Why More Exits Aren’t Solving Africa’s Liquidity Crisis

A new report from Stears and Ventures Platform—tracking 181 venture-backed exits between 2011 and 2026—reveals a paradoxical reality: while exit volumes are hitting record highs, the African tech ecosystem is actually becoming more constrained.

The data suggests that the recent “improvement” in liquidity is less about a booming market and more about a mathematical byproduct of a funding drought.

On the surface, things look promising. The capital recycling ratio (exits divided by investments) doubled from 0.032 in 2022 to 0.065 in 2025. However, this isn’t a sign of a robust market. It is largely driven by a 33% decline in funding alongside a 36% rise in exits. Essentially, the ratio improved because the amount of money entering the system shrank, not because the exit market fundamentally matured.

The report highlights a “backlog” of companies that raised massive rounds during the 2019–2022 boom but now lack viable exit routes. Several factors are tightening the squeeze:

• Concentration: 81% of exits are crammed into the “Big Four” (Nigeria, South Africa, Egypt, and Kenya), with Financial Services accounting for 30% of all activity.

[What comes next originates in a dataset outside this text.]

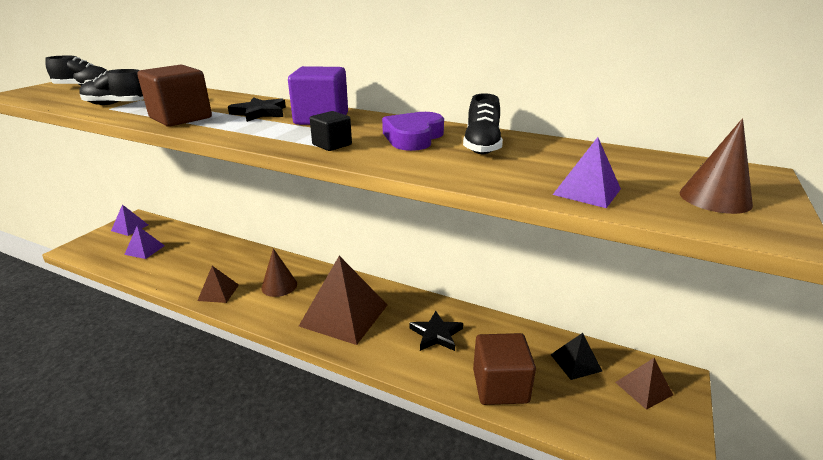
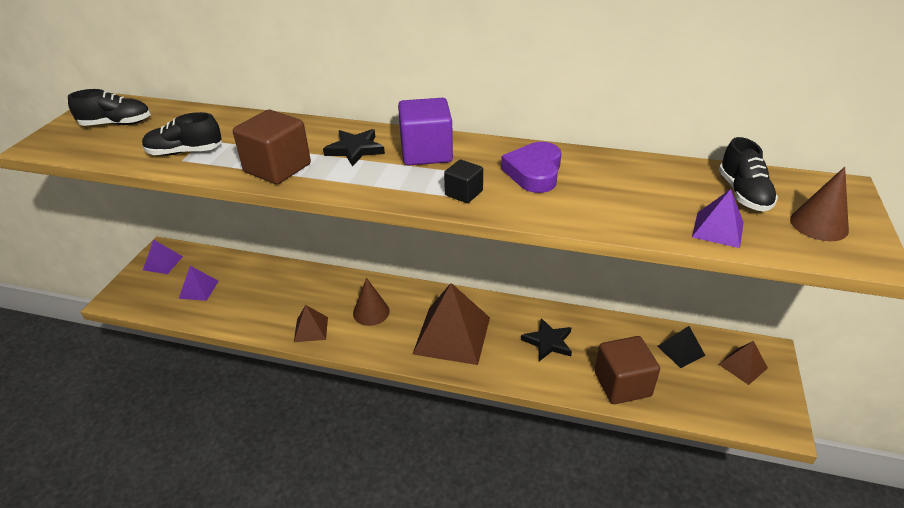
camera: 10 degrees left, 10 degrees up
(482, 146) = (603, 177): black shoe -> black shoe (743, 194)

• Acquisition Dominance: M&A accounts for 73% of all exits, far outstripping IPOs or secondary sales.

• Waning International Interest: In 2020, foreign buyers accounted for 56% of exits; by 2025, that number plummeted to 33%.

“The problem is not too few exits,” says Dr. Dotun Olowoporoku of Ventures Platform. “It is that exit routes are narrow, buyer pools are shallow, and the broadening that should accompany maturity is not happening fast enough.”

The most promising trend identified isn’t coming from global giants, but from within the continent. Venture-backed companies are starting to buy one another.

Recent examples include:

• Flutterwave acquiring Mono Technologies.

• Risevest snapping up Chaka (Nigeria) and Hisa (Kenya).

• OmniRetail acquiring Traction Apps.

This “internal recycling” is the closest the ecosystem has to structural improvement. When local companies become acquirers, it reduces dependence on volatile global capital cycles, helps establish valuation benchmarks, and creates a self-sustaining loop of growth.

For African VC to truly mature, liquidity can no longer be treated as a “hopeful byproduct” of time. Fund managers must bake liquidity planning into their initial investment strategies. Without a wider pool of buyers and more diverse exit paths, the current surge in exits remains a mirage rather than a milestone.